Larry Gostin, a former CDC and WHO consultant who has been advising the White House on monkeypox response, said the announcement could be a "turning point" in the nation's health response after a "lackluster start."

"It's coming very, very late," Gostin, also a professor of medicine at Georgetown University., told ABC News' "Start Here." "It's not a time to panic, but it's absolutely a time to get serious. And I hope that this will be a pivotal turning point for the administration after a lackluster start."

By issuing a declaration, HHS will be able to take a series of actions including accessing funds set aside for such an emergency as well as appointing personnel to positions directly responding to the emergency. It will also help speed up test and vaccine distribution.

"One thing that's been hampered from the beginning is money," Chin-Hong said. "Money means personnel, it means even delivering medications to patients, it means diverting people away from other activities temporarily to try to focus on one outbreak instead of focusing on 10 million other things."

Before the U.S. declared an emergency, New York, Illinois and California all declared their own emergencies. But without a national declaration, it meant states couldn't access federal resources.

"California, Illinois and New York might be able to cobble stuff from their own state funds, but they can't really use federal funds -- unless it's been like some puny money for random emergencies in the future -- because there's no dedicated monkeypox money from a federal level," he said. "You know, a lot of the efforts in each of the parts of the country is hampered by money."

As to why the U.S. took so long to declare a health emergency -- HHS Secretary Xavier Becerra cited "evolving circumstances" for the declaration -- experts say there are a few reasons.

PHOTO: People line up at a monkeypox vaccination site, July 28, 2022, in Encino, Calif.
People line up at a monkeypox vaccination site, July 28, 2022, in Encino, Calif.
Marcio Jose Sanchez/AP

One is to avoid further stigmatization of the LGBTQ community.
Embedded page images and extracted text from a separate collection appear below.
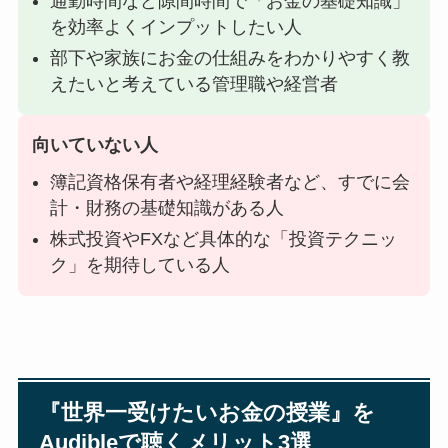
通勤時間など隙間時間で「お金の基礎知識」
を効率よくインプットしたい人
部下や家族にお金の仕組みをわかりやすく教
えたいと考えている管理職や経営者
向いていない人
簿記資格保有者や経理経験者など、すでに会
計・財務の基礎知識がある人
株式投資やFXなど具体的な「投資テクニッ
ク」を期待している人
『世界一受けたいお金の授業』を
Audibleで聴くメリット3選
So far, most cases in the U.S. have been reported among men who have sex with men, a group that includes people who identify as gay, bisexual, transgender and nonbinary.

Even though the CDC has said there is no evidence that monkeypox is a sexually transmitted infection and that anyone can contract the disease, Halkitis said health officials may have been worried about further discrimination of LGBTQ people.

"The other reason I think there's a hesitation is because I think people are exhausted with COVID," he said. "And the last thing people want to hear about is another public health emergency when we don't even have the last one under control."

ABC News' Devin Dwyer, Cheyenne Haslett and Karen Travers contributed to this report.